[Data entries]
┄┄┄┄┄┄

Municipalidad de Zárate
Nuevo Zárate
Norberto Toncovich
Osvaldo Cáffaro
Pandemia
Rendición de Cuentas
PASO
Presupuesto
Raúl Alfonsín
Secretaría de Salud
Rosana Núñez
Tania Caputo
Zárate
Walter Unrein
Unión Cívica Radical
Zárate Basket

┄┄┄┄┄┄

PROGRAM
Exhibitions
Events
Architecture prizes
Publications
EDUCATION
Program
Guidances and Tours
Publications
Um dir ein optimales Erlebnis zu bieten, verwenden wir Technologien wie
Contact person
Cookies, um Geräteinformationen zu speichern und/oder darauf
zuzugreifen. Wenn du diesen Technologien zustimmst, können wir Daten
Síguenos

┄┄┄┄┄┄

What the task asks: Once you reach the line with "Walter Unrein" in the data above, copy it and every line after it exactly, up to and including the line with "Zárate Basket".

Answer to this problem:
Walter Unrein
Unión Cívica Radical
Zárate Basket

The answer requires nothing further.